BIODeogratias “Deo” Niyizonkiza, Village Health Works’ (VHW) visionary founder and CEO, is a leading advocate for the most impoverished people in the world. His compassion, expertise, and life experience have made him a key voice in global health and international development. An American citizen, Niyizonkiza was born in rural Burundi, where he attended grade school and part of medical school and left the country during the catastrophic war that lasted more than a decade and took the lives of hundreds of thousands people. He survived not only this man-made tragedy and poverty but also homelessness in New York City.
Niyizonkiza's life journey is told in Pulitzer Prize–winner Tracy Kidder’s book Strength in What Remains, a New York Times best seller named one of the best books of the year by Washington Post, San Francisco Chronicle, Los Angeles Times, and Chicago Tribune.
Despite the hurdles—homelessness, illness, and low-paying work as a grocery store delivery boy—Niyizonkiza eventually enrolled at Columbia University, where he received a bachelor’s degree in biochemistry and philosophy. After graduating from Columbia, he attended the Harvard School of Public Health, where he met Dr. Paul Farmer and began working at the medical nonprofit organization Partners In Health. He left Partners In Health to continue his medical education at Dartmouth Medical School.
In 2005, with his unwavering conviction that humanity’s progress should be in how we value and honor the dignity of others, including those a world away, Niyizonkiza traveled back to Burundi to establish Village Health Works with the goal of removing barriers to human dignity and progress by creating a healthcare system model in Kigutu, a remote village of Burundi, an East African country and one of the poorest on the planet. His passion galvanized his native community of Kigutu into action. Thanks to community-donated land, a small amount of seed money from American fellow students and supporters, a community of compassionate volunteers, and Niyizonkiza’s leadership, the health center opened in December 2007. Niyizonkiza’s success in building an entirely community-driven health and development organization is unprecedented, and makes Village Health Works unique among NGOs.

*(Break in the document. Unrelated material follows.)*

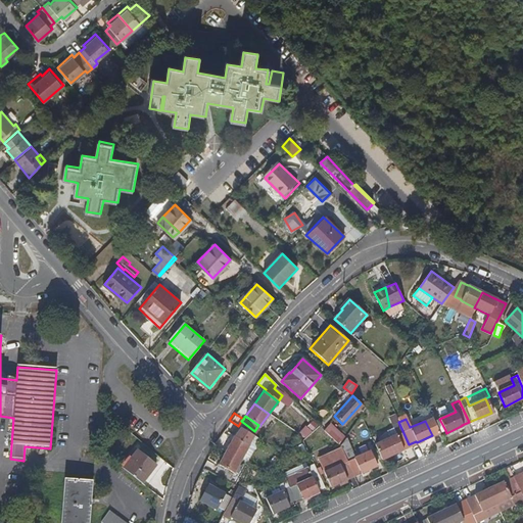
[(386,456),(409,444),(398,422),(391,425),(395,434),(380,441),(386,456)]
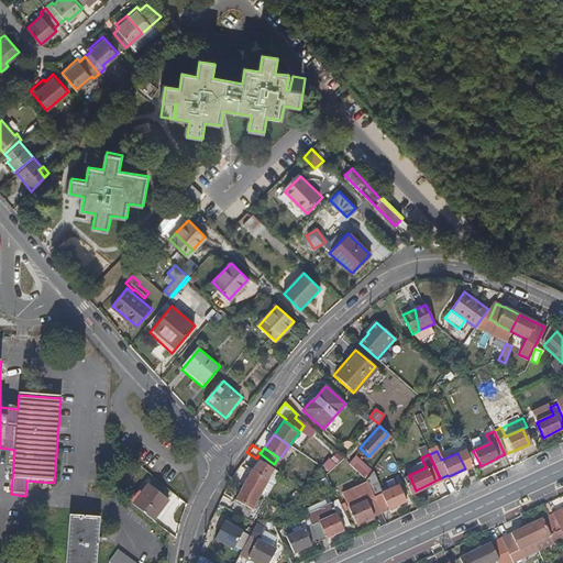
[(348,463),(360,474),(366,467),(354,455),(348,463)]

A frequent lecturer on global health, Niyizonkiza is the recipient of numerous awards, including an honor by the Carnegie Foundation of New York as the 2016 Great Immigrant: The Pride of America, the 2016 Presidential Medal: Amities des Peuples (Burundi), the 2014 Dalai Lama’s Unsung Heroes Award, the 2014 Wheaton College Otis Social Justice Award, the 2013 People to People International’s Eisenhower Medallion Award, a 2013 honorary degree from Williams College, the 2011 International Medal Award of St. John’s University, and the 2010 Women’s Refugee Commission Voices of Courage Award.